For this huge security hole, Sharma’s answer is simple. All of us should switch to higher levels of security – two factor log in for our emails, creating long and complicated passwords, secure storage of our many passwords – measures that most people won’t or can’t take. For them, as with the “undeserving” poor, who do not have finger prints, Sharma and UIDAI have little sympathy.

The second problem with Aadhaar is that if the Aadhaar database – and I am not talking about the biometric database, which is what UIDAI authority claims is behind seventeen feet walls – is as easily available as the Tribune report showed, the information connecting all our silos is now available for a small sum of money. And Sharma just showed us why this is so dangerous.

The third threat of Aadhaar is that if the biometric database is compromised, we will all be permanently in trouble.  We cannot withdraw our biometrics from the system. Even if there is a single hack of the biometric database, it means the Aadhaar project is over: there would be a catastrophic failure of the system. In engineering, we do not build systems in which a single failure means the end of the system. And we do not build a system which has no chance of a recovery from one such failure.

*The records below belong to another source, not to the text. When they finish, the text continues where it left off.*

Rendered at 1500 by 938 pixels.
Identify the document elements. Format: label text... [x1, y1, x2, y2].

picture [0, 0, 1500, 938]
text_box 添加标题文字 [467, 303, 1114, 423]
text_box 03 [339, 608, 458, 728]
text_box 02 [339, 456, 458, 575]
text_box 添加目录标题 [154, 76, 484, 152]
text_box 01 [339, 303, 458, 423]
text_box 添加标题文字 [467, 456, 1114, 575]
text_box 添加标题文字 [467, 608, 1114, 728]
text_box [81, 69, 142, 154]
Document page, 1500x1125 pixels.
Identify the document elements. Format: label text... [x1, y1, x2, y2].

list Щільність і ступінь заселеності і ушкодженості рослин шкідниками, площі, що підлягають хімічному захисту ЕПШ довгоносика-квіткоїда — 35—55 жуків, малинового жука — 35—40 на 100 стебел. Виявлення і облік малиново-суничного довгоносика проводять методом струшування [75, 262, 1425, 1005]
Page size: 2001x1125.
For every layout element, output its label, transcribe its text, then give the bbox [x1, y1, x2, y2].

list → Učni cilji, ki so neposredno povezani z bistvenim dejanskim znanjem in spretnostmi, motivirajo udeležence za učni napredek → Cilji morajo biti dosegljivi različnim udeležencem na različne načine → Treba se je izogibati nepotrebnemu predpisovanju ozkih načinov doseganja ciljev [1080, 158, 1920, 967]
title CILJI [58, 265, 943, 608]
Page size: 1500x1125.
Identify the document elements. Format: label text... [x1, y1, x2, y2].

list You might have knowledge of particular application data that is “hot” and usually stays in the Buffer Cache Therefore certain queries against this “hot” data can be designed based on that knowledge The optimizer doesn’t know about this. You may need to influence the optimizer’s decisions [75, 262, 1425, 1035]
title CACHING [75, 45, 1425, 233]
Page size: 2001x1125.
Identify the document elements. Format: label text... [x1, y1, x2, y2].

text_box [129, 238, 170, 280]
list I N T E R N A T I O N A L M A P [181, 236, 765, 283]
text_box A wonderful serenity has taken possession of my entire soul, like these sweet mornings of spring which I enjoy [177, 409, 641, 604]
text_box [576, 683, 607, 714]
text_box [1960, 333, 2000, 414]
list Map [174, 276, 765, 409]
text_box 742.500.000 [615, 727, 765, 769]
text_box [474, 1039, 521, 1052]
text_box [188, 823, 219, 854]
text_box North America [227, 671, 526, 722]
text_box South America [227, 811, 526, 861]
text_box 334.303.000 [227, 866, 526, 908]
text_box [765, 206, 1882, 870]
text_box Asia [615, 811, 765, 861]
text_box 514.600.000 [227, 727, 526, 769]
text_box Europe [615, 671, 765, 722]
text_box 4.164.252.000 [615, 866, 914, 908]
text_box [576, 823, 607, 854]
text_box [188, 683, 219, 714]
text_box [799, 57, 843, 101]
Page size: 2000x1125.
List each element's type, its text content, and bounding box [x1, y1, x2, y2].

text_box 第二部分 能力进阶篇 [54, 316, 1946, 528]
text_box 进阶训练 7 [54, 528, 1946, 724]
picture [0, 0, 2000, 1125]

Before Sharma and Nilekani wax eloquent about UIDAI and the beauty of the engineering of the Aadhaar system, let us reflect on that other monolith, the National Security Agency of the US. They surely had as good security experts as UIDAI has. One Snowden in such a system could walk away with the entire database. And compromise all its data. This is what a single point failure of the system means.

All systems need human beings, and human beings will find ways around the security that they themselves have built. The chance of failure must take human failure into account. It is people who code security into the system and know in how many ways it can be hacked.

It is not an accident that many countries considered an Aadhaar-like national registry and gave it up.  Why Aadhaar persists in India is the combination of naive technological hubris, combining with the dream of a security state – a perfect fusion of Big Data meeting Big Brother. That is what we are fighting in India today.